[Source data]

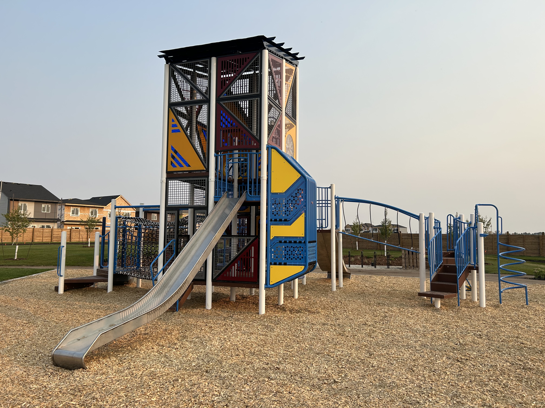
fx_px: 409
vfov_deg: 53.1
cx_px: 272
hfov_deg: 67.3
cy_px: 204
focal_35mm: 26
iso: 50
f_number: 1.5
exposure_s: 1/2123
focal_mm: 5.7
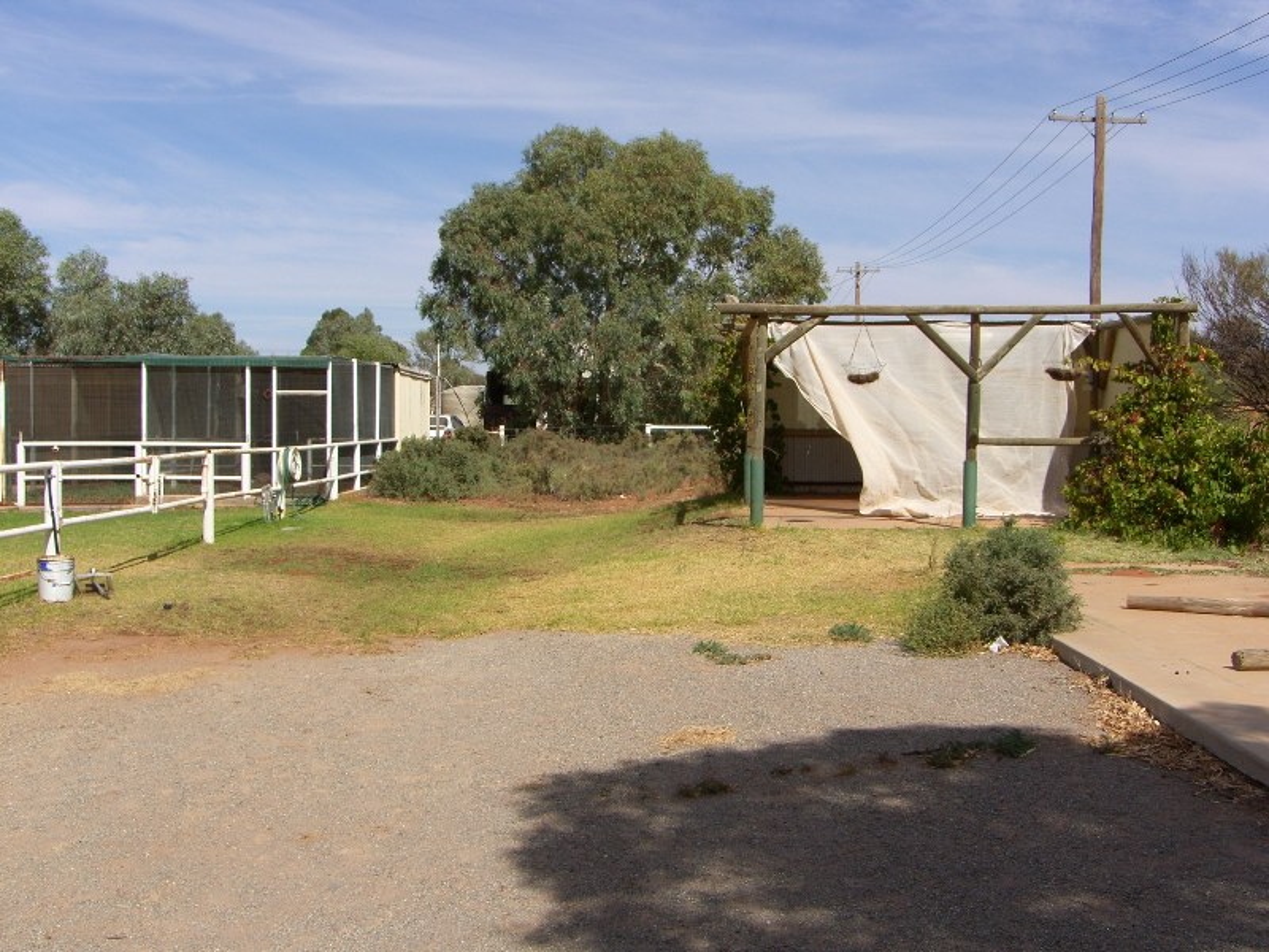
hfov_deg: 46.8
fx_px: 1466
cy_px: 476
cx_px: 634
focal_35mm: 40
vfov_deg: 36.0
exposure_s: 1/320
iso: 50
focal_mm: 10.3
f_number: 7.1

[/Source data]

Only the lines from the one that holds "hfov_deg: 46.8" through the end of the records should appear in the answer, each restated exactly.

hfov_deg: 46.8
fx_px: 1466
cy_px: 476
cx_px: 634
focal_35mm: 40
vfov_deg: 36.0
exposure_s: 1/320
iso: 50
focal_mm: 10.3
f_number: 7.1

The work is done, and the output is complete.